[Extrait du texte]
Masculinités noires X Fragments : S1E6 Vincennie

Publié en Catégorie: MASCULINITÉS NOIRES

Masculinités Noires X Fragments

Voici déjà le dernier épisode de la première saison de notre série « Masculinités noires X Fragments ». On retrouve  Vincennie pour ce numéro 6.
Peux-tu choisir trois mots qui sont pour toi en rapport avec le fait d’être un homme noir et m’expliquer pourquoi ?

Pour moi ce qui symbolise l’homme noir dans sa globalité est lié à la TRANSMISSION. Déjà il y a tout ce qui a été hérité des générations précédentes, la transmission de valeurs, d’us et coutumes. On est un peuple qui a une histoire. Souvent on aime à dire que ça se transmet à l’oral alors qu’il y a des écrits, on s’en rend compte et on s’en rendra encore compte parce que tout n’a pas été découvert. Cette transmission c’est pour construire des hommes qui soient bien faits dans leur tête et dans leur corps, pour pouvoir respecter ces us et coutumes et ne pas se perdre dans ceux des autres. Chaque peuple a une particularité qui fait qu’on le reconnait : ça peut être lié à ce qu’on porte, ce qu’on grave sur la peau, la manière dont on s’exprime ou on s’habille. Et je dirai que c’est important de transmettre pour pérenniser, de génération en génération. On voit des peuples qui sont amenés à disparaître parce qu’ils ont été noyés. Ils ont peut-être embrassé trop vite l’Autre qui venait et n’ont pas su se faire respecter ; ou alors ont été effacés de la carte par des gens qui avaient d’autres ambitions.
Il y a beaucoup de sociétés patriarcales, et dans ça c’est bien souvent l’homme qui transmet. Dans la culture Manjak1 – ma culture, c’est pour ça que je permets de partager ça avec toi aujourd’hui – on a par exemple les Bois sacrés, on a des choses qui se passent entre hommes et dont les femmes sont exclues. Y a des sociétés où c’est comme ça, et à l’inverse on aura des sociétés qui sont matriarcales  – mais je crois qu’on les compte sur les doigts de la main.

[Avec ces informations]
a) Dans l'entretien sur les masculinités noires, à quoi sert la transmission selon Vincennie ? Répondez en une à trois phrases.
b) Poursuivez l'entretien sur les masculinités noires après sa dernière phrase.

[Données brutes]
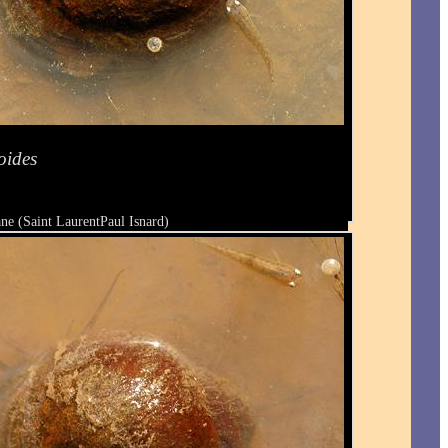
oides
ne (Saint LaurentPaul Isnard)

[Réponses attendues]
a) Selon Vincennie, la transmission sert à construire des hommes « bien faits dans leur tête et dans leur corps », capables de respecter les us et coutumes hérités et de ne pas se perdre dans ceux des autres. Elle permet aussi de pérenniser ces valeurs de génération en génération.

b)
Pour le deuxième mot je dirai la LUTTE. L’Histoire a fait qu’on a connu une période tranquille mais après quand d’autres personnes, visiteurs sont venus pour essayer d’envahir le continent pour des motifs qui leur sont propres, on a du lutter pour préserver ce qu’on était. Et des fois on a perdu la vie, on a vu des gens à l’époque qui ont été décimés. Aujourd’hui, que ce soit en Afrique ou dans la diaspora c’est lutter contre les préjugés, parce que l’homme noir a des particularités. Je crois qu’on est plus visibles aujourd’hui. À un certain moment, on a beaucoup focalisé sur la « couleur » de l’homme noir, aujourd’hui ça porte sur autre chose, c’est un phénomène de société où ça porte plus sur les religions. Et j’imagine même pas les hommes noirs musulmans qui sont visés. Donc pour l’homme noir c’est lutter pour se dégager de tous ces préjugés-là, pour préserver ses droits.

Après en troisième je dirais… la JOIE DE VIVRE, je pense, pour un homme noir qui réunit les conditions où sa famille est à l’abri, qui est dans un environnement qui lui convient. Je crois qu’on s’accorde à dire que quelqu’un qui a la joie de vivre la partage naturellement.

Est-ce que tu pourrais me nommer et me parler d’un homme noir important à tes yeux ?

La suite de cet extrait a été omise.